Last weekend I was reflecting on my progress as a practitioner for my end of year critical commentary. One of the area of my practice that I want to improve upon over this next year is : Repertoire and contextual analysis.
In order to improve this, I have started a project which will entail, analysis of texts, research into Historical eras as well as researching into composers lives and possible influences on a compositions. I feel this research will give me even more to imagine about when I perform my pieces in order to give an exciting performance.
In this piece I will be focusing on a piece called ‘O Lieb’ by Liszt.
At first I created a word by word translation of the German Text and then I created my own poetic English translation:
Oh love, Oh love as long as you can!
Oh love, Oh love as long as you wish!
The hour will come, when you will stand by graves and mourn.
And worry, that your heart glows,
And cares for and carries love,
So long as his, a different heart beats lovingly in reply.

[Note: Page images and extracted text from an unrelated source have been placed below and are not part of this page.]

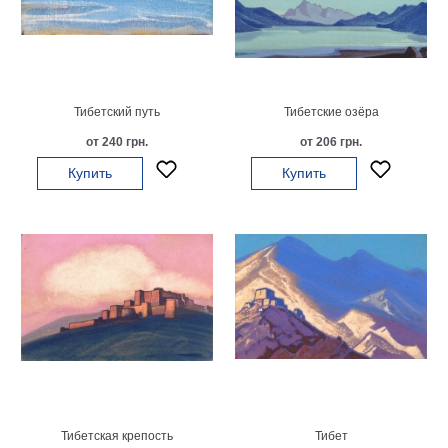
Мотивирующие
Города
Нью
Йорк
Посмотреть
Тибетский путь
Тибетские озёра
от 240 грн.
от 206 грн.
все
Купить
Купить
темы
Услуги
Багетная
мастерская
Рамы
для
картин
Печать
Тибетская крепость
Тибет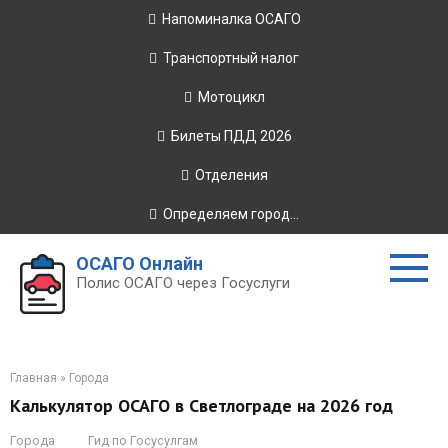
Перейти
Напоминалка ОСАГО
к
контенту
Транспортный налог
Мотоцикл
Билеты ПДД 2026
Отделения
Определяем город...
ОСАГО Онлайн
Полис ОСАГО через Госуслуги
Главная
»
Города
Калькулятор ОСАГО в Светлограде на 2026 год
Города
Гид по Госусулгам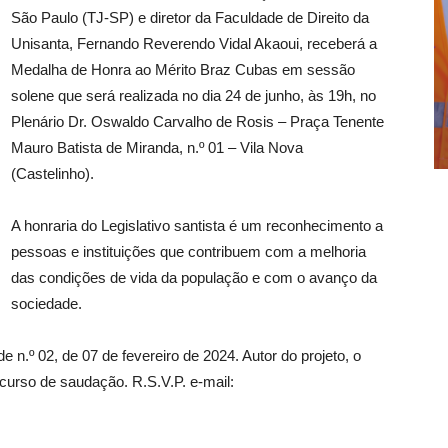
São Paulo (TJ-SP) e diretor da Faculdade de Direito da
Unisanta, Fernando Reverendo Vidal Akaoui, receberá a
Medalha de Honra ao Mérito Braz Cubas em sessão
solene que será realizada no dia 24 de junho, às 19h, no
Plenário Dr. Oswaldo Carvalho de Rosis – Praça Tenente
Mauro Batista de Miranda, n.º 01 – Vila Nova
(Castelinho).
A honraria do Legislativo santista é um reconhecimento a
pessoas e instituições que contribuem com a melhoria
das condições de vida da população e com o avanço da
sociedade.
 n.º 02, de 07 de fevereiro de 2024. Autor do projeto, o
curso de saudação. R.S.V.P. e-mail: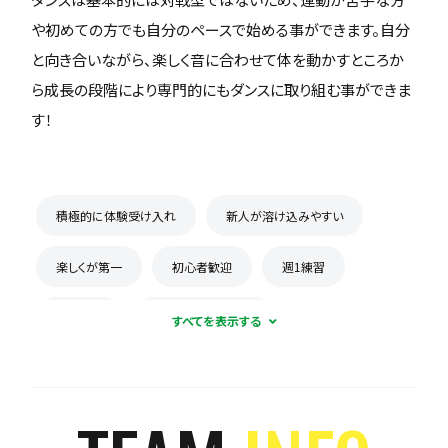
や初めての方でも自分のペースで始める事ができます。自分
と向き合いながら、楽しく音に合わせて体を動かすところか
ら成長の段階により専門的にもダンスに取り組む事ができま
す！
積極的に体験受け入れ
新人が溶け込みやすい
楽しくが第一
初心者歓迎
週1練習
体験無料
月謝が5000円以下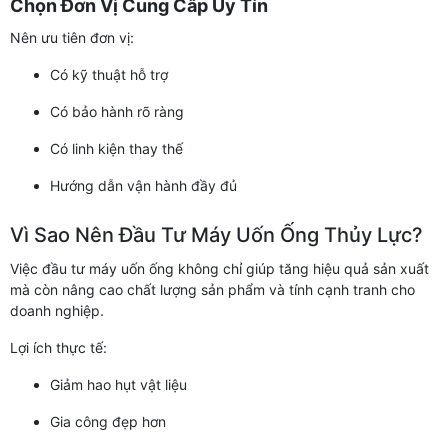
Chọn Đơn Vị Cung Cấp Uy Tín
Nên ưu tiên đơn vị:
Có kỹ thuật hỗ trợ
Có bảo hành rõ ràng
Có linh kiện thay thế
Hướng dẫn vận hành đầy đủ
Vì Sao Nên Đầu Tư Máy Uốn Ống Thủy Lực?
Việc đầu tư máy uốn ống không chỉ giúp tăng hiệu quả sản xuất
mà còn nâng cao chất lượng sản phẩm và tính cạnh tranh cho
doanh nghiệp.
Lợi ích thực tế:
Giảm hao hụt vật liệu
Gia công đẹp hơn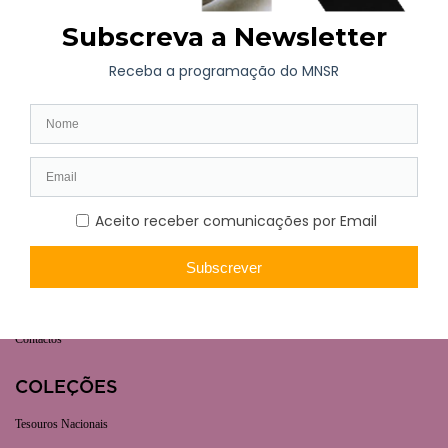
AGENDA
Exposição de Longa Duração
Programação Atual
Brevemente
Projetos Colaborativos
VISITA
Horário | Bilhética
Como chegar
Casa-Museu Fernando de Castro
Contactos
COLEÇÕES
Tesouros Nacionais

And whoever opens their heart to you.
Oh to him, love as much as you can!
And make each of his hour’s happy
And make no moment dull for him
And look after your happy tongue,
Too soon a bad word can be said
Oh God, even if it was not said with bad intentions
It can cause the other to leave and cry.
Oh Love, oh love as long as you can!
Ferdinand Freiligrath (1810-76) wrote the original German poem in 1845. In 1838, he wrote his first poems, ‘Gedichte’. The popularity of these poems enabled him to leave his career at the Bank as he received a pension from the Prussian King Frederick William IV. However in 1844, Freiligrath renounced his pension in order to release a collection of radical, political poetry. This publication exposed him to political persecution and Freiligrath fled Germany only to return in the last years of his life.

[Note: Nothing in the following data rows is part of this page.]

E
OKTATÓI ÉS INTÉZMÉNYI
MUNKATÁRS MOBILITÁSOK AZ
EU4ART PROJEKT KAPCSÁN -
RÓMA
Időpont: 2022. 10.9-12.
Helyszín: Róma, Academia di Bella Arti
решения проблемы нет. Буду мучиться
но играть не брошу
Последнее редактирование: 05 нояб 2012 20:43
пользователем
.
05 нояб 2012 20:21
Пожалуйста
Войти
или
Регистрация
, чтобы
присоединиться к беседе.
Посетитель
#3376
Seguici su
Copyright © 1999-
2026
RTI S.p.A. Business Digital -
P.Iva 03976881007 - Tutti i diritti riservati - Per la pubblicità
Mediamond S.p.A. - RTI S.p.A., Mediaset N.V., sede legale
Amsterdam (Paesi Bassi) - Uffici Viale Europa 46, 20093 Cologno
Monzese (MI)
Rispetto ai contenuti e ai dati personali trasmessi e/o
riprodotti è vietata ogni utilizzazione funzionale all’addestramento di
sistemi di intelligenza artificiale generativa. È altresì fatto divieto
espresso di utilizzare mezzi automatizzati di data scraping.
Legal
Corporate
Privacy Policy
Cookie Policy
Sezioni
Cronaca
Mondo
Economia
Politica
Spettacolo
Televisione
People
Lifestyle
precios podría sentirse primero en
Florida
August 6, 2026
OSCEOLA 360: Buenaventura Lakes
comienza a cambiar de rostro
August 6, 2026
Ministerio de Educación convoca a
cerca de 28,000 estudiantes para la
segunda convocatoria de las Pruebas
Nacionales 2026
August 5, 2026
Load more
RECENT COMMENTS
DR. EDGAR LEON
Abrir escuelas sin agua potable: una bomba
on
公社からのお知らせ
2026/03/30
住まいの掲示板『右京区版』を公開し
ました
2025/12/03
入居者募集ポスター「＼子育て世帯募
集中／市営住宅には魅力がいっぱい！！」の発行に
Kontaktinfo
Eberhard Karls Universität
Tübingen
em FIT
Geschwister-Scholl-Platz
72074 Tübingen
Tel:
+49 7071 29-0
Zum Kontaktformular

Franz Liszt (1811-86) was a virtuosic pianist, conductor and composer. Often Liszt’s Lieder can be found in two or more versions. In a letter to Josef Dessauer, Liszt wrote “Meine früheren Lieder sind moistens zu aufgebläht sentimental, und häufig zu vollgepropft in der Begleitung.” (My earlier songs are often too inflatedly sentimental, and frequently too overladen in the accompaniment). The later editions tend to be more serious, and the melody tries to match the syllabic rhythms of the text more. This song was later arranged for solo piano under the new title ‘Liebesträume’.
In this video the famous German actress and singer Marlene Dietrich recites the poem ‘O Lieb’ alongside Maximilian Schell who was a Swiss film and stage actor who later filmed extensive autobiographies of Dietrich. An interesting fact about Dietrich is that when her daughter was doing a Circus Benefit show in Madison Garden (1953) and all the famous stars were sitting on elephant backs, she asked if instead she could be the ring master. This fashion concept was then highlighted by Vogue and could be the inspiration for modern short shorts! 🙂
This video is really interesting as it shows the power of the text at the end of the clip. Where Dietrich appears lost for words. At the end I can roughly translate her words to:
“I know it might be considered a cheesy poem, but my mother loved it very much.
Maybe too sentimental nowadays…maybe.”
Her uneven spoken tone and possible whimpers could demonstrate how powerful these texts can effect peoples lives.